GIVEN RECORDS:
◇ ◇ ◇ ◇

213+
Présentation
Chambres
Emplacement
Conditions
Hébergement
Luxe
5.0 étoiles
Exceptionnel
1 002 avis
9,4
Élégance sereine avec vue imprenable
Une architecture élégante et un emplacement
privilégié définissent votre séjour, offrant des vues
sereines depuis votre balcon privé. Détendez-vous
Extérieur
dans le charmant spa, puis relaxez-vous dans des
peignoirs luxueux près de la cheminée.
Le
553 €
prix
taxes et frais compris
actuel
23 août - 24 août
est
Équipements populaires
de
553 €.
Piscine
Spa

◇ ◇ ◇ ◇

WHAT TO WORK ON:
Your task is to reproduce the records in full, without any alteration.

ANSWER SPACE:
213+
Présentation
Chambres
Emplacement
Conditions
Hébergement
Luxe
5.0 étoiles
Exceptionnel
1 002 avis
9,4
Élégance sereine avec vue imprenable
Une architecture élégante et un emplacement
privilégié définissent votre séjour, offrant des vues
sereines depuis votre balcon privé. Détendez-vous
Extérieur
dans le charmant spa, puis relaxez-vous dans des
peignoirs luxueux près de la cheminée.
Le
553 €
prix
taxes et frais compris
actuel
23 août - 24 août
est
Équipements populaires
de
553 €.
Piscine
Spa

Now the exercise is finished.